Data shown START
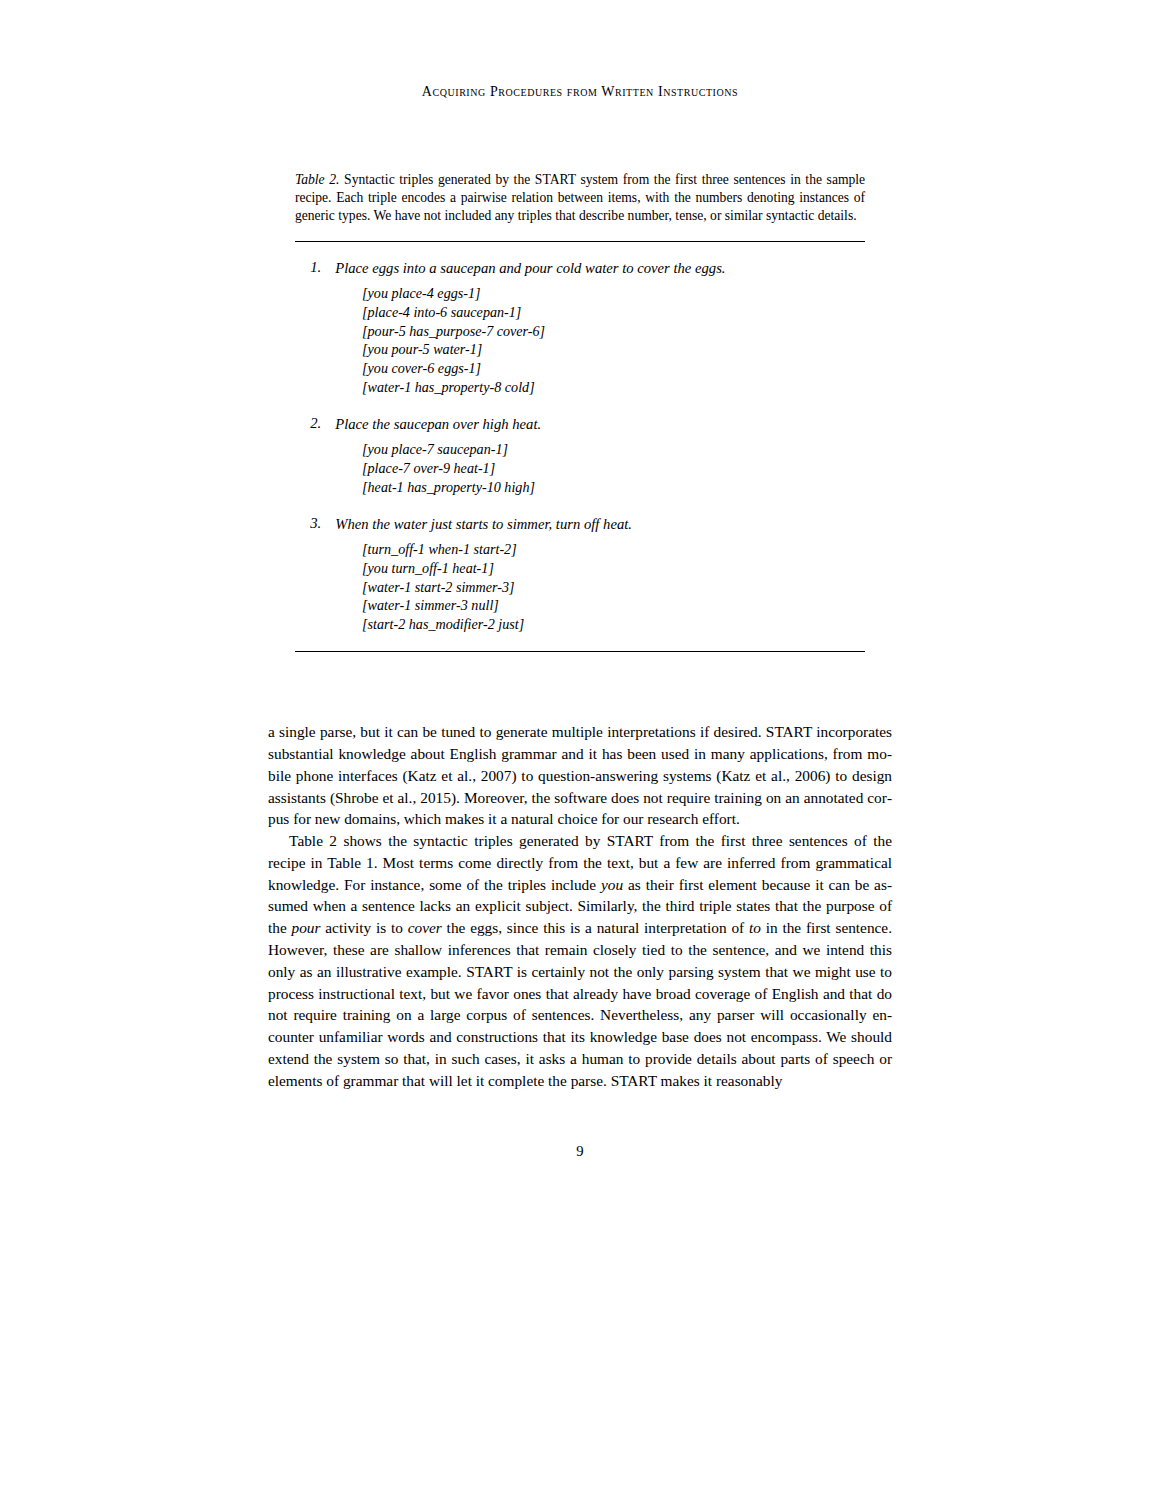Acquiring Procedures from Written Instructions
Table 2. Syntactic triples generated by the START system from the first three sentences in the sample recipe. Each triple encodes a pairwise relation between items, with the numbers denoting instances of generic types. We have not included any triples that describe number, tense, or similar syntactic details.
Place eggs into a saucepan and pour cold water to cover the eggs.
[you place-4 eggs-1]
[place-4 into-6 saucepan-1]
[pour-5 has_purpose-7 cover-6]
[you pour-5 water-1]
[you cover-6 eggs-1]
[water-1 has_property-8 cold]
Place the saucepan over high heat.
[you place-7 saucepan-1]
[place-7 over-9 heat-1]
[heat-1 has_property-10 high]
When the water just starts to simmer, turn off heat.
[turn_off-1 when-1 start-2]
[you turn_off-1 heat-1]
[water-1 start-2 simmer-3]
[water-1 simmer-3 null]
[start-2 has_modifier-2 just]
a single parse, but it can be tuned to generate multiple interpretations if desired. START incorporates substantial knowledge about English grammar and it has been used in many applications, from mobile phone interfaces (Katz et al., 2007) to question-answering systems (Katz et al., 2006) to design assistants (Shrobe et al., 2015). Moreover, the software does not require training on an annotated corpus for new domains, which makes it a natural choice for our research effort.
Table 2 shows the syntactic triples generated by START from the first three sentences of the recipe in Table 1. Most terms come directly from the text, but a few are inferred from grammatical knowledge. For instance, some of the triples include you as their first element because it can be assumed when a sentence lacks an explicit subject. Similarly, the third triple states that the purpose of the pour activity is to cover the eggs, since this is a natural interpretation of to in the first sentence. However, these are shallow inferences that remain closely tied to the sentence, and we intend this only as an illustrative example. START is certainly not the only parsing system that we might use to process instructional text, but we favor ones that already have broad coverage of English and that do not require training on a large corpus of sentences. Nevertheless, any parser will occasionally encounter unfamiliar words and constructions that its knowledge base does not encompass. We should extend the system so that, in such cases, it asks a human to provide details about parts of speech or elements of grammar that will let it complete the parse. START makes it reasonably
9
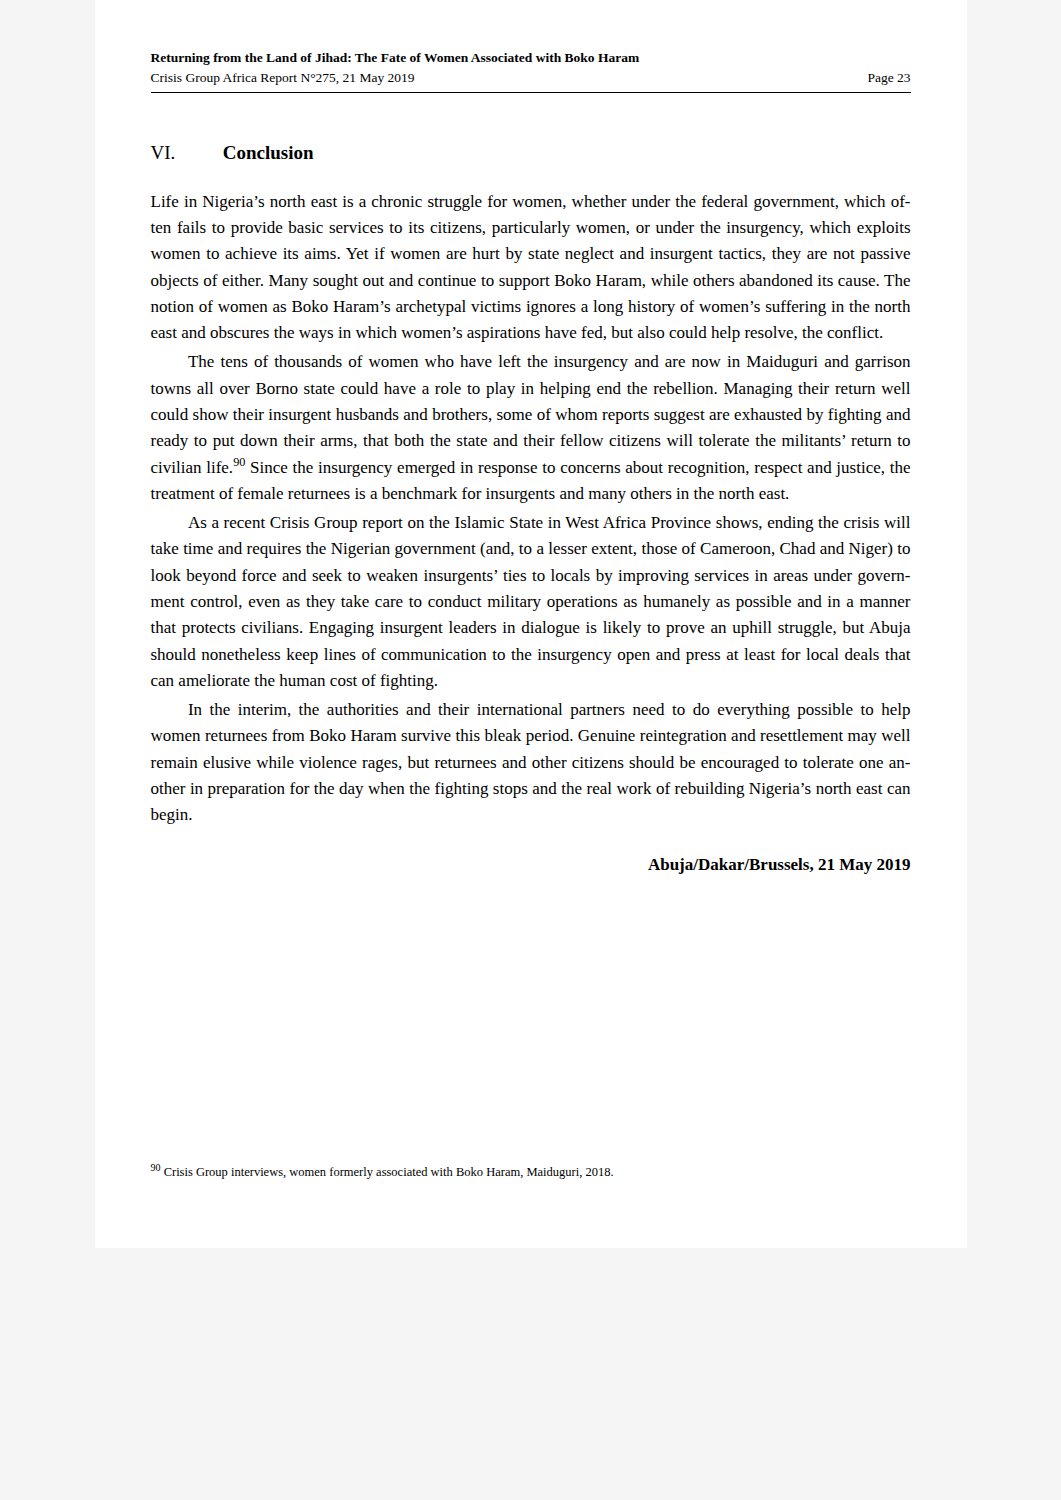Returning from the Land of Jihad: The Fate of Women Associated with Boko Haram
Crisis Group Africa Report N°275, 21 May 2019 Page 23
VI. Conclusion
Life in Nigeria’s north east is a chronic struggle for women, whether under the federal government, which often fails to provide basic services to its citizens, particularly women, or under the insurgency, which exploits women to achieve its aims. Yet if women are hurt by state neglect and insurgent tactics, they are not passive objects of either. Many sought out and continue to support Boko Haram, while others abandoned its cause. The notion of women as Boko Haram’s archetypal victims ignores a long history of women’s suffering in the north east and obscures the ways in which women’s aspirations have fed, but also could help resolve, the conflict.
The tens of thousands of women who have left the insurgency and are now in Maiduguri and garrison towns all over Borno state could have a role to play in helping end the rebellion. Managing their return well could show their insurgent husbands and brothers, some of whom reports suggest are exhausted by fighting and ready to put down their arms, that both the state and their fellow citizens will tolerate the militants’ return to civilian life.90 Since the insurgency emerged in response to concerns about recognition, respect and justice, the treatment of female returnees is a benchmark for insurgents and many others in the north east.
As a recent Crisis Group report on the Islamic State in West Africa Province shows, ending the crisis will take time and requires the Nigerian government (and, to a lesser extent, those of Cameroon, Chad and Niger) to look beyond force and seek to weaken insurgents’ ties to locals by improving services in areas under government control, even as they take care to conduct military operations as humanely as possible and in a manner that protects civilians. Engaging insurgent leaders in dialogue is likely to prove an uphill struggle, but Abuja should nonetheless keep lines of communication to the insurgency open and press at least for local deals that can ameliorate the human cost of fighting.
In the interim, the authorities and their international partners need to do everything possible to help women returnees from Boko Haram survive this bleak period. Genuine reintegration and resettlement may well remain elusive while violence rages, but returnees and other citizens should be encouraged to tolerate one another in preparation for the day when the fighting stops and the real work of rebuilding Nigeria’s north east can begin.
Abuja/Dakar/Brussels, 21 May 2019
90 Crisis Group interviews, women formerly associated with Boko Haram, Maiduguri, 2018.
Data shown END
Task description:
Could you write out, exactly as they stand, only the lines above that begin at the line with "[you place-4 eggs-1]" and stop after the line with "a single parse, but"?

Expected answer:
[you place-4 eggs-1]
[place-4 into-6 saucepan-1]
[pour-5 has_purpose-7 cover-6]
[you pour-5 water-1]
[you cover-6 eggs-1]
[water-1 has_property-8 cold]
Place the saucepan over high heat.
[you place-7 saucepan-1]
[place-7 over-9 heat-1]
[heat-1 has_property-10 high]
When the water just starts to simmer, turn off heat.
[turn_off-1 when-1 start-2]
[you turn_off-1 heat-1]
[water-1 start-2 simmer-3]
[water-1 simmer-3 null]
[start-2 has_modifier-2 just]
a single parse, but it can be tuned to generate multiple interpretations if desired. START incorporates substantial knowledge about English grammar and it has been used in many applications, from mobile phone interfaces (Katz et al., 2007) to question-answering systems (Katz et al., 2006) to design assistants (Shrobe et al., 2015). Moreover, the software does not require training on an annotated corpus for new domains, which makes it a natural choice for our research effort.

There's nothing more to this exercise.